* EXERCISE A: Please list every reason for withdrawal that the terlipressin safety text names among the most frequent.
* EXERCISE B: Carry on the terlipressin safety text beyond its final sentence.

*** Opening SOURCE TEXT ***

There may have been some overlap in patients with the same patients included in more than one published study that was included in this meta-analysis. The clinical evaluator noted that control for bias in the Gluud meta-analysis was unclear.

Safety

The most frequent reasons for withdrawal were lack of efficacy (21.4% terlipressin versus 38.2% placebo); liver transplant (10.7% versus 9.1%) and death on treatment (10.7% terlipressin versus 5.5% placebo). In TAHRS the most frequent causes were lack of efficacy (4.3% for terlipressin versus 11% for placebo) and death on treatment (21.7% for terlipressin versus 13.0% for placebo).

In Study OT-0401 the incidence of adverse events and serious adverse events were similar in terlipressin and placebo groups but serious events and events considered treatment related were more frequent in the terlipressin group (treatment related AEs 32% versus 22% placebo; serious treatment related AEs 9% versus 2% placebo). In TAHRS adverse events were more frequently reported in patients given terlipressin (91% versus 71% placebo) as were events considered serious and/or treatment related. A much higher incidence of adverse events were considered treatment related in patients given in TAHRS compared with 0401 (32.1% for terlipressin in 0401 versus 78.3% in TAHRS) and treatment related and serious (8.9% for terlipressin in 0401 versus 56.5% in TAHRS).

Differences in frequency of events with incidence of ≥ 10% grouped by System Organ Class are shown in the CER. In 0401 events from the SOCs Respiratory, Thoracic and Mediastinal Disorders (39.3% versus 23.6% placebo) and Infections and Infestations (32.1% versus 20.0% placebo) were more frequent in patients given terlipressin than placebo. Individual adverse events reported more frequently in patients given terlipressin compared with placebo in 0401 were: anxiety (7% versus 2% placebo); hypomagnesaemia (7% versus 0% placebo); multi-organ failure (7% versus 0% placebo); sepsis (7% versus 2% placebo), wheezing, bradycardia, flatulence, pain extremities and pneumonia.

The above frequencies are quite different from those of TAHRS, suggesting the open nature of that study may have influenced adverse event reporting. In that study anxiety, hypomagnesaemia, and multiorgan failure were not reported at all and sepsis was reported in only 1 patient (given terlipressin) The largest differences were in the incidences of abdominal pain (21.7% versus 4.3% placebo) and diarrhoea (30.4% versus 8.7%). The most frequent events in patients given terlipressin were: diarrhoea, abdominal pain, acute pulmonary oedema, hepatic encephalopathy, intestinal ischemia, hepatic failure, HRS, dyspnoea and fluid overload.

Most ARs considered treatment-related were reported in only 1 patient. Adverse events leading to death at any time during study (to Day 180) are shown in the CER.

*** Closing SOURCE TEXT ***
*** Opening MATERIAL SUPPLIED ***

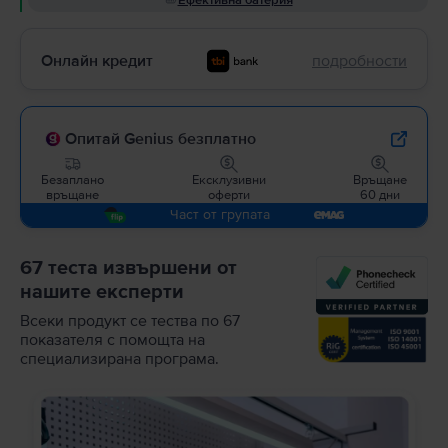
Ефективна батерия
Онлайн кредит
подробности
Опитай Genius безплатно
Безаплано
Ексклузивни
Връщане
връщане
оферти
60 дни
Част от групата
67 теста извършени от
нашите експерти
Всеки продукт се тества по 67
показателя с помощта на
специализирана програма.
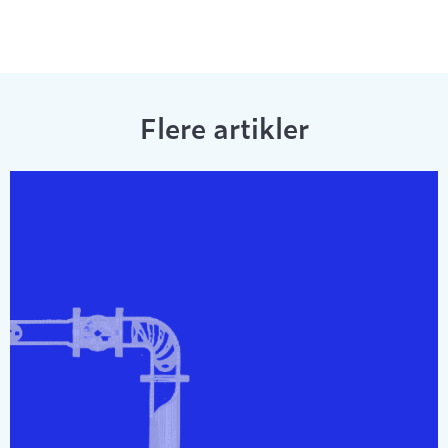
Flere artikler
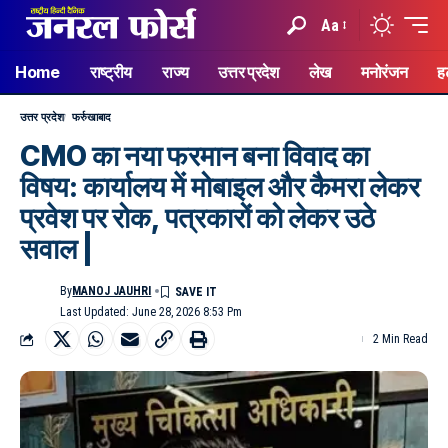
Aa
Home
राष्ट्रीय
राज्य
उत्तर प्रदेश
लेख
मनोरंजन
ह
उत्तर प्रदेश
फर्रुखाबाद
CMO का नया फरमान बना विवाद का
विषय: कार्यालय में मोबाइल और कैमरा लेकर
प्रवेश पर रोक, पत्रकारों को लेकर उठे
सवाल |
By
MANOJ JAUHRI
Last Updated: June 28, 2026 8:53 Pm
2 Min Read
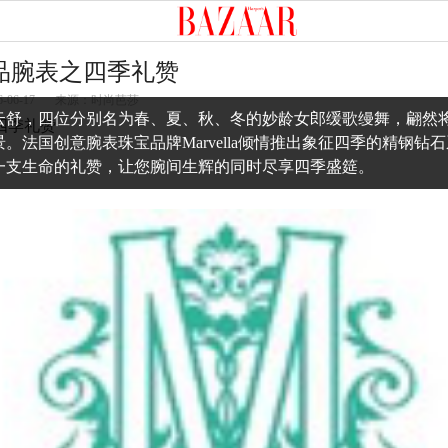
a新品腕表之四季礼赞
6-06-17
来源：时尚芭莎
云舒，四位分别名为春、夏、秋、冬的妙龄女郎缓歌缦舞，翩然
。法国创意腕表珠宝品牌Marvella倾情推出象征四季的精钢钻
一支生命的礼赞，让您腕间生辉的同时尽享四季盛筵。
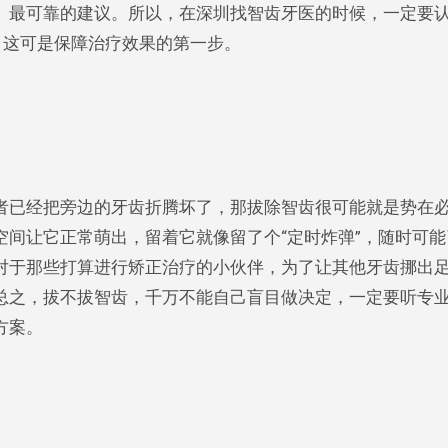
、最可靠的建议。所以，在深圳找智齿牙医的时候，一定要
，这可是保障治疗效果的第一步。
者已经把旁边的牙齿折腾坏了，那拔除智齿很可能就是势在
间让它正常萌出，留着它就像留了个“定时炸弹”，随时可能
对于那些打算进行矫正治疗的小伙伴，为了让其他牙齿挪出
总之，拔不拔智齿，千万不能自己盲目做决定，一定要听专
方案。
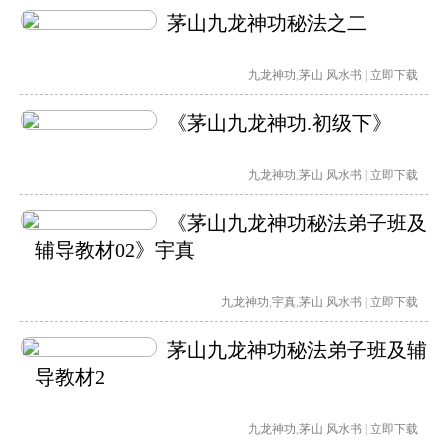
茅山九龙神功秘法之二
九龙神功
,
茅山
风水书
|
立即下载
《茅山九龙神功.初级下》
九龙神功
,
茅山
风水书
|
立即下载
《茅山九龙神功秘法弟子班及
辅导教材02》宇真
九龙神功
,
宇真
,
茅山
风水书
|
立即下载
茅山九龙神功秘法弟子班及辅
导教材2
九龙神功
,
茅山
风水书
|
立即下载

*** Closing MATERIAL SUPPLIED ***

* FINAL ANSWER A: Lack of efficacy, liver transplant, death on treatment

* FINAL ANSWER B:
The most frequent causes of death associated with an adverse event in patients given terlipressin were: Hepatobiliary Disorders (29% terlipressin versus 38% placebo in 0401 and in 56% terlipressin versus 56% placebo in TAHRS); Infections and Infestations (10.7% terlipressin versus 1.8% placebo in 0401 and in 17.4% terlipressin versus 8.7% placebo in TAHRS). Deaths due to an adverse event in Renal and Urinary Disorders were reported in 4% terlipressin versus 7% placebo in 0401 and in no patients in TAHRS. Limited data from published studies concerned adverse events. Details of adverse events were generally sparse and information on deaths not consistently reported. The clinical evaluator noted that of 1433 patients reported on in published papers only 7 deaths were reported.

Uses other than HRS Type 1 were included in safety data from clinical trials. Overall the most frequently reported adverse events associated with terlipressin in published papers were: abdominal pain/cramps; pallor, increased bowel movements, hypertension and diarrhoea. Subsequent information from published papers also included pulmonary oedema as a more frequently reported adverse event. The WHO database included abdominal pain, chest pain substernal, vasospasm and headache as the most frequently reported adverse events associated with terlipressin.

The clinical evaluator considered the following events of regulatory importance: ischaemic, gastrointestinal, respiratory, cardiac events; infection and skin and subcutaneous tissues. In the clinical studies 1 patient given terlipressin in each of studies 0401 and TAHRS had myocardial infarction versus none in patients given placebo. No association between use of terlipressin and QT prolongation was apparent. In Study 0401 wheezing and bronchospasm were more frequent in patients given terlipressin (11% terlipressin versus none placebo) but was not reported in study TAHRS. In the clinical studies terlipressin was associated with a higher incidence of death due to infection but none of these deaths were attributed to use of terlipressin. There was no increase in reporting of skin and subcutaneous tissue vasoconstriction associated events in patients given terlipressin.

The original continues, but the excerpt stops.